## WHAT IS NEEDED:
A bare number is the expected answer: the count of lines in the records that contain the word "curve".

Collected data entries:
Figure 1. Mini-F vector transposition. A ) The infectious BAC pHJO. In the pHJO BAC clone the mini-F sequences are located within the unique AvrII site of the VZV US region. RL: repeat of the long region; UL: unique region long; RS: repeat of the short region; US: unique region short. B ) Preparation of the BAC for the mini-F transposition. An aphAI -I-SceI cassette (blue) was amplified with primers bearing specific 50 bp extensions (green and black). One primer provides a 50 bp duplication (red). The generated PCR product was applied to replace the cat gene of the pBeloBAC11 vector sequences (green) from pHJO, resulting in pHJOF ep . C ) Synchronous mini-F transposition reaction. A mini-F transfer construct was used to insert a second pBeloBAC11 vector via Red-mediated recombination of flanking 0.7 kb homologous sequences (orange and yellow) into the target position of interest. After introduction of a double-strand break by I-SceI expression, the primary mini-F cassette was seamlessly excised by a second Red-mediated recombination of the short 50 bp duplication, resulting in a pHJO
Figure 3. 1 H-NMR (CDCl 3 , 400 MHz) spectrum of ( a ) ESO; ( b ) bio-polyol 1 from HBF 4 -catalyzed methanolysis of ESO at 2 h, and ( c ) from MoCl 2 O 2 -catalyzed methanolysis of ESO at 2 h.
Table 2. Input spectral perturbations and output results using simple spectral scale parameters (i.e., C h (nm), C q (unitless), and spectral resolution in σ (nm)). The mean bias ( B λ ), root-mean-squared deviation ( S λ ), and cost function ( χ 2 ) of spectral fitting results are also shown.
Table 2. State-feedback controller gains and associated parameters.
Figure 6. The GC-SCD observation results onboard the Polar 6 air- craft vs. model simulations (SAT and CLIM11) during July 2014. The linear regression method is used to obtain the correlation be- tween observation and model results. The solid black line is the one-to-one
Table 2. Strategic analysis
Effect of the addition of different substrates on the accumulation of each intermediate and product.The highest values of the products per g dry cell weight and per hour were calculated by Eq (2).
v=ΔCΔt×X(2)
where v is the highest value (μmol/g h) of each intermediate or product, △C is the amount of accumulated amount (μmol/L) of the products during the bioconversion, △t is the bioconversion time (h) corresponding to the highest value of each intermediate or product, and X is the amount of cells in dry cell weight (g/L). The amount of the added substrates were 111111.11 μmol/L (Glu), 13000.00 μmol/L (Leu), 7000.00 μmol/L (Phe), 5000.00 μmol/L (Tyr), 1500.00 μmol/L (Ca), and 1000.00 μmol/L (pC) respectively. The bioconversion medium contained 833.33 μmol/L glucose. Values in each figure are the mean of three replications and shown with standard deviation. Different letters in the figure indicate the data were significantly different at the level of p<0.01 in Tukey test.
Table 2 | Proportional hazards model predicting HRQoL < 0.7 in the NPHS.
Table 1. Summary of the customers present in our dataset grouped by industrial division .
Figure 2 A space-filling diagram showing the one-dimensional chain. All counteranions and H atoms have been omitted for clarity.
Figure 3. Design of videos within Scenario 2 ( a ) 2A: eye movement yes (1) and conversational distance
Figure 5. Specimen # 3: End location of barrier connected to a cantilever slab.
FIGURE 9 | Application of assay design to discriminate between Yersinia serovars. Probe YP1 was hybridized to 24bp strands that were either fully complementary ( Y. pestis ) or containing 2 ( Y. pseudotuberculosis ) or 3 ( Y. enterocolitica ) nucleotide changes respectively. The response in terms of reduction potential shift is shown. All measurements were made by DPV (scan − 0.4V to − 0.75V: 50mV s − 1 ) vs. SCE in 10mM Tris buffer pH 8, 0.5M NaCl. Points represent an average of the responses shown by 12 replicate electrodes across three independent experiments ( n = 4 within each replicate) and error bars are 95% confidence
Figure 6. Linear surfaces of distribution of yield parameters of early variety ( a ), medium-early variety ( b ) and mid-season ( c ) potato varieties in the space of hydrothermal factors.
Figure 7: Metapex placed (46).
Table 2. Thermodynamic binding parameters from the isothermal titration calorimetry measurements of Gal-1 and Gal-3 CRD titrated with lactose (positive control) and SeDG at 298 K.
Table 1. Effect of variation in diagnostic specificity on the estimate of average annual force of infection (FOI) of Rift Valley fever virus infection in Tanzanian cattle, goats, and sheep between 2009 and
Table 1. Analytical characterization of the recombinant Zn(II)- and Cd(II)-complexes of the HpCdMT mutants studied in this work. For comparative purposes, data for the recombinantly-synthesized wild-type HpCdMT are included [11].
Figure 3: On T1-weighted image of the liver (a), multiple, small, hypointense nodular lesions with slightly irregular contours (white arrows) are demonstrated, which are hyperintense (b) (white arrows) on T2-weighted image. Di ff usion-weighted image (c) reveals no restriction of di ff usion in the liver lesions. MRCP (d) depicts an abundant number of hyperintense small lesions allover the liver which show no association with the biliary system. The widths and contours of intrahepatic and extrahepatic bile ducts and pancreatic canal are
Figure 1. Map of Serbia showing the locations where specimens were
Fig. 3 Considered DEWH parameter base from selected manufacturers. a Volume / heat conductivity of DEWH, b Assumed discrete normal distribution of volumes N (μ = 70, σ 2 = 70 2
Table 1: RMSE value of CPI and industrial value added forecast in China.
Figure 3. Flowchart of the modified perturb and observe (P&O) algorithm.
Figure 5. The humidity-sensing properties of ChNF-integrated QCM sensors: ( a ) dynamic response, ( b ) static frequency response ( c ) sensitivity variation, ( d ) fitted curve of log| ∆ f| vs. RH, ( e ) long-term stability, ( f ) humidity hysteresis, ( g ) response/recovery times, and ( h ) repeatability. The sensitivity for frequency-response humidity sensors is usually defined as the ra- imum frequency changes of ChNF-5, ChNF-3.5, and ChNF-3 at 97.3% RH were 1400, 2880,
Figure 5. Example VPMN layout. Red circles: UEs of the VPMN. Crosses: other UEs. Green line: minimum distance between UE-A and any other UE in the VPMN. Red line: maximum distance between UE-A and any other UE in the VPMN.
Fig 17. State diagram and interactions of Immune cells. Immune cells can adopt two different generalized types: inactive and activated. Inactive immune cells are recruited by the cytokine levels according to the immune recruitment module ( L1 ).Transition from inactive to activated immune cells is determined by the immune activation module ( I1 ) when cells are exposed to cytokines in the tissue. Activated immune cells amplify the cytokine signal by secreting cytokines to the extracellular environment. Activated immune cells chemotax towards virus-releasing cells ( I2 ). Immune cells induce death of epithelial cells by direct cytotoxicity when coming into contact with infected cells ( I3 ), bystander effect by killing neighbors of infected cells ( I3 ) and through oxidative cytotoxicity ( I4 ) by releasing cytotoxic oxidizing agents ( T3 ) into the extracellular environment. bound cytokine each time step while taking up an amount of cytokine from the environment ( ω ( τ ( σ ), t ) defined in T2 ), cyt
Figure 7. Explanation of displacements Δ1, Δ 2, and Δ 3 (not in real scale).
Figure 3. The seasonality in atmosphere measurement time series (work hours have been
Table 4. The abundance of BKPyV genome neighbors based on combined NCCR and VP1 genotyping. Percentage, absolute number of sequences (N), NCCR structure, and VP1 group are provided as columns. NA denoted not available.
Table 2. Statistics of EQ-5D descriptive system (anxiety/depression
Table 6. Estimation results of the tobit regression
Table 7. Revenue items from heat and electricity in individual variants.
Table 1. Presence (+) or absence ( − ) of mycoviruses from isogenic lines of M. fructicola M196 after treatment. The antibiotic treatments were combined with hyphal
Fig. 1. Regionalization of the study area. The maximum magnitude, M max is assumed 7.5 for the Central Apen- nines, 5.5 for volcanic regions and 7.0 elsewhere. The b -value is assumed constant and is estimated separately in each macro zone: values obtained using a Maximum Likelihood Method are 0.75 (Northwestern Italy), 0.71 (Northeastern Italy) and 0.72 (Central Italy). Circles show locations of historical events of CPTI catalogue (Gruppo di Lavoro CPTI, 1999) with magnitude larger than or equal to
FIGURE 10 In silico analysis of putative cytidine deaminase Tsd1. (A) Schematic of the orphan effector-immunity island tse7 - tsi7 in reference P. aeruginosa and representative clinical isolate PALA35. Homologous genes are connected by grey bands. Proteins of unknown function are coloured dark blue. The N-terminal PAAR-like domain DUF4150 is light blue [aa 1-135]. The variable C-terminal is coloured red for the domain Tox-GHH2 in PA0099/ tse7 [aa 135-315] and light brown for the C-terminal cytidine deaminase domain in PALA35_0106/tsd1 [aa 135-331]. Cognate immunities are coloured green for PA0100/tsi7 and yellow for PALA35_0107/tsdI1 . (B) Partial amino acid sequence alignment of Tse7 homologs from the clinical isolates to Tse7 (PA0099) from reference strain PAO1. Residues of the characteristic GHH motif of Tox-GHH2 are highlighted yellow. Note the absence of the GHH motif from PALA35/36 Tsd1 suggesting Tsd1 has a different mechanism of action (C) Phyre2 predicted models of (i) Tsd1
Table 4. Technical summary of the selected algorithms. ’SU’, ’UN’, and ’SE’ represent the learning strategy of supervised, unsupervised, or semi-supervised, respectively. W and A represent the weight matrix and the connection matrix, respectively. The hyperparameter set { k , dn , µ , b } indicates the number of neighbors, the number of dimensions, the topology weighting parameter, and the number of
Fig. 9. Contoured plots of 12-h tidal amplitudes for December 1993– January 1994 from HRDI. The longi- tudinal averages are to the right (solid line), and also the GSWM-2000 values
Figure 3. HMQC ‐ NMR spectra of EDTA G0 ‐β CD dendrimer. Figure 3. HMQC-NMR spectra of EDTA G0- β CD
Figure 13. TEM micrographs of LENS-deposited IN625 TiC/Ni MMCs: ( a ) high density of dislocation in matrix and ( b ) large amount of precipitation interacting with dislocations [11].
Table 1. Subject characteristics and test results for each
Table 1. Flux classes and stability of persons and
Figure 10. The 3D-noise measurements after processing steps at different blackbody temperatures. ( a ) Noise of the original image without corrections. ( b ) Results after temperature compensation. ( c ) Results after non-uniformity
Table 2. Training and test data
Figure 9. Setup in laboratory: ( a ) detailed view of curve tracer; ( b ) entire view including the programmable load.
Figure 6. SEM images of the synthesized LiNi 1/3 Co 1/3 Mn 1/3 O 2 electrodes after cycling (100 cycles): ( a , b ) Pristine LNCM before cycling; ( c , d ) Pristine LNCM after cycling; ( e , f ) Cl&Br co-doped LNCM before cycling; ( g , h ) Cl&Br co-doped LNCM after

## RESPONSE:
2